### Instructions to follow
Recast the rows below as a Markdown table with the columns Num and Content, giving each line a number. Include only the lines from the first one through the line with "26 Temmuz 2026", and leave out any blank lines.

### Data listing
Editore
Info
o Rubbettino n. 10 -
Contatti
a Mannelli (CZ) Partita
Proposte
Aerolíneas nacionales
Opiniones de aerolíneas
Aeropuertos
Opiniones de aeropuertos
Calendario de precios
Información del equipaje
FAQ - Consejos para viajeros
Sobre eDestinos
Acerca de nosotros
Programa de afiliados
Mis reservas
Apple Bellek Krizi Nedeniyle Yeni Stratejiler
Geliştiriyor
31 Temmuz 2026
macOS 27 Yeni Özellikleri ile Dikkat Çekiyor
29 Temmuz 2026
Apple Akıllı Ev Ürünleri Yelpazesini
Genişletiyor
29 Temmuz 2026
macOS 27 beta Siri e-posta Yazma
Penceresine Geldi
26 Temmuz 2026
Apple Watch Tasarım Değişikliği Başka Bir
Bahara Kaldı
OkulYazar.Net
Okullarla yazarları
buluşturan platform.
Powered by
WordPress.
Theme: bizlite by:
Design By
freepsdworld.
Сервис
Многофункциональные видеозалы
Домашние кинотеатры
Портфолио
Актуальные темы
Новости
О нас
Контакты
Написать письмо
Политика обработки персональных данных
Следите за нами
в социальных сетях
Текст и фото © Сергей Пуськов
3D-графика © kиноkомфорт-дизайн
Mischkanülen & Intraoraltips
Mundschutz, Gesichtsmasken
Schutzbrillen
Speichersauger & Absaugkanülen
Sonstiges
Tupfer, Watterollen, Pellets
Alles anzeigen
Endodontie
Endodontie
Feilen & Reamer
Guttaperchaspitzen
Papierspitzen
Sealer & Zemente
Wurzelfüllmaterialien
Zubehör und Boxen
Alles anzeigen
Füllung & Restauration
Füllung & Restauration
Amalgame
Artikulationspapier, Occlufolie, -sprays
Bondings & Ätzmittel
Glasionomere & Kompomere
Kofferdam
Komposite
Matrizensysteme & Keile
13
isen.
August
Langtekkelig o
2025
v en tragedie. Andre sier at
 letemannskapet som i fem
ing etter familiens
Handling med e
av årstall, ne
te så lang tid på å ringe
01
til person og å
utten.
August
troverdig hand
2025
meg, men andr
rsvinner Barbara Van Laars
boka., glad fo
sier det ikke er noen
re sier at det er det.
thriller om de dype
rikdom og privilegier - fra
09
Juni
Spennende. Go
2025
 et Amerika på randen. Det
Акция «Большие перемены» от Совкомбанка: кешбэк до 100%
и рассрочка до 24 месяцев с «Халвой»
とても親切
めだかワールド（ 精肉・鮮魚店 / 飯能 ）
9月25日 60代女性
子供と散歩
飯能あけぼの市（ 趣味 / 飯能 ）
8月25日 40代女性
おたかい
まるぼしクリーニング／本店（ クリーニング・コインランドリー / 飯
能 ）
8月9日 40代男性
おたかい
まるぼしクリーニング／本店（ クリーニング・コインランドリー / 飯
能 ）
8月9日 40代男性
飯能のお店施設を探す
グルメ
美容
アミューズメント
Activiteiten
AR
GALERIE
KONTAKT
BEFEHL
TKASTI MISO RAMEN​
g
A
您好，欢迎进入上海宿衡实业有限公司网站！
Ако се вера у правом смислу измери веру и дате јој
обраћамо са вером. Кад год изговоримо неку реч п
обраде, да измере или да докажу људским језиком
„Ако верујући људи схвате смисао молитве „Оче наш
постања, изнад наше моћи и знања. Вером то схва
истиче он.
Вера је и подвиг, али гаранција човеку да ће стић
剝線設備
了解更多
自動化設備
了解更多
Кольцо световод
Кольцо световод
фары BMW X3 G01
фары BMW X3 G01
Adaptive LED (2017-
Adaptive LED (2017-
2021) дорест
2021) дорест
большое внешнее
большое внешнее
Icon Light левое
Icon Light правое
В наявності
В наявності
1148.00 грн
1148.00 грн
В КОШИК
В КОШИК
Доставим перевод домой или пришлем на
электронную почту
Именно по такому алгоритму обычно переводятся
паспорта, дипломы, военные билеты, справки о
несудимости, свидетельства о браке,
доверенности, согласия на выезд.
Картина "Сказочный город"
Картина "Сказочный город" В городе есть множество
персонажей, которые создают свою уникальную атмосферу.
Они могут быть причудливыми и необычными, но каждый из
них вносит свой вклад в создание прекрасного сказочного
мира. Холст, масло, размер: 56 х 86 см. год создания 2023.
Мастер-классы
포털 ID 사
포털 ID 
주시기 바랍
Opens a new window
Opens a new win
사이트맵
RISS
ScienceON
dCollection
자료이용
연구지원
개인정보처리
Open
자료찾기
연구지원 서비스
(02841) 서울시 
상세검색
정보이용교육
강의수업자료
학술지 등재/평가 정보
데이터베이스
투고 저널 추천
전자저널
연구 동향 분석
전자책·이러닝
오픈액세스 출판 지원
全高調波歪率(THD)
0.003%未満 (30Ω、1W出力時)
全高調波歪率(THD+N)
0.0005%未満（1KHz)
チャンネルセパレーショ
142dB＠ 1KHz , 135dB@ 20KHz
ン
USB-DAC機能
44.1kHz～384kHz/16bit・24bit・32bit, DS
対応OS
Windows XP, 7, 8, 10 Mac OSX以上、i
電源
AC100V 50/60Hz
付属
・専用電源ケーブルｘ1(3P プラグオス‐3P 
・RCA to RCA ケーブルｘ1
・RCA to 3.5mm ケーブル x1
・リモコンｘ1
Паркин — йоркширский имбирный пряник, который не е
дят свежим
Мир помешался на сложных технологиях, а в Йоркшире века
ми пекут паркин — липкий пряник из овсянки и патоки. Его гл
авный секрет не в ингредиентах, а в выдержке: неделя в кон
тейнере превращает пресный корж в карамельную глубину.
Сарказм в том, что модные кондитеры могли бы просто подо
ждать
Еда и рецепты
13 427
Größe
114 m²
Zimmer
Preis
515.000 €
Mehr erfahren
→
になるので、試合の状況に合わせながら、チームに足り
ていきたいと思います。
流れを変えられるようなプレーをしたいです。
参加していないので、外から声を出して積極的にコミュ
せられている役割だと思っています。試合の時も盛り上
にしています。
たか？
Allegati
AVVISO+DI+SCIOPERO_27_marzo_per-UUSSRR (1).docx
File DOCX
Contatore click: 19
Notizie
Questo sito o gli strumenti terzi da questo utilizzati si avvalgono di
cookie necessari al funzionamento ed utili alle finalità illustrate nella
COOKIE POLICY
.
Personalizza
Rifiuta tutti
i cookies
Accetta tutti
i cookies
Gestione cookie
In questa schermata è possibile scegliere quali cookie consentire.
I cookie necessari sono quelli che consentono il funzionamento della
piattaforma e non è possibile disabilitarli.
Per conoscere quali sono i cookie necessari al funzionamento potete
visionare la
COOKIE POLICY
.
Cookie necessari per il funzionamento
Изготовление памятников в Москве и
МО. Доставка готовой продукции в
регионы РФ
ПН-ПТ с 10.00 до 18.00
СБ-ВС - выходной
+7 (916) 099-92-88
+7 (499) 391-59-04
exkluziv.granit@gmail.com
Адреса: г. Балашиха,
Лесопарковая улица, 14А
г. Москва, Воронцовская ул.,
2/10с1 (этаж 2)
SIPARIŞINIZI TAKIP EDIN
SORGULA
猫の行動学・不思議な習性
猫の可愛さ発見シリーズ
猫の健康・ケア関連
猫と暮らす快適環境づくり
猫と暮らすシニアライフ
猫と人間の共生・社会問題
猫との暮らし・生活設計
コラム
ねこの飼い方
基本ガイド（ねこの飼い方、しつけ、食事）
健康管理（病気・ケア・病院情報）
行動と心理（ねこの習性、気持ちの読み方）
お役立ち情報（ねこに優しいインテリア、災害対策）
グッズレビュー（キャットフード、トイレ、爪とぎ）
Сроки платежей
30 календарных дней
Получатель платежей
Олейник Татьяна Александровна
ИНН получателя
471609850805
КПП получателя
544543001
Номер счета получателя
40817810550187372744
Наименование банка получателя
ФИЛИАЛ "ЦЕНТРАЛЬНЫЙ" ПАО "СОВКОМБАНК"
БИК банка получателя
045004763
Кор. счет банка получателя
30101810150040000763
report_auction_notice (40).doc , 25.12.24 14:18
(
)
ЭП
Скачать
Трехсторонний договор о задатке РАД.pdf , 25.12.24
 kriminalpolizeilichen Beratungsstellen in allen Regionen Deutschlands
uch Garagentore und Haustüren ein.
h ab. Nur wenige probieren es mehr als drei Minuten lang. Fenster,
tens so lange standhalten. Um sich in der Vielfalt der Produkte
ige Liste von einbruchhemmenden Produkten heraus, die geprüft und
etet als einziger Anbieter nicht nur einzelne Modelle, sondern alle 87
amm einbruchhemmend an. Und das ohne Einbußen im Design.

### Your response
| Num | Content |
|---|---|
| 1 | Editore |
| 2 | Info |
| 3 | o Rubbettino n. 10 - |
| 4 | Contatti |
| 5 | a Mannelli (CZ) Partita |
| 6 | Proposte |
| 7 | Aerolíneas nacionales |
| 8 | Opiniones de aerolíneas |
| 9 | Aeropuertos |
| 10 | Opiniones de aeropuertos |
| 11 | Calendario de precios |
| 12 | Información del equipaje |
| 13 | FAQ - Consejos para viajeros |
| 14 | Sobre eDestinos |
| 15 | Acerca de nosotros |
| 16 | Programa de afiliados |
| 17 | Mis reservas |
| 18 | Apple Bellek Krizi Nedeniyle Yeni Stratejiler |
| 19 | Geliştiriyor |
| 20 | 31 Temmuz 2026 |
| 21 | macOS 27 Yeni Özellikleri ile Dikkat Çekiyor |
| 22 | 29 Temmuz 2026 |
| 23 | Apple Akıllı Ev Ürünleri Yelpazesini |
| 24 | Genişletiyor |
| 25 | 29 Temmuz 2026 |
| 26 | macOS 27 beta Siri e-posta Yazma |
| 27 | Penceresine Geldi |
| 28 | 26 Temmuz 2026 |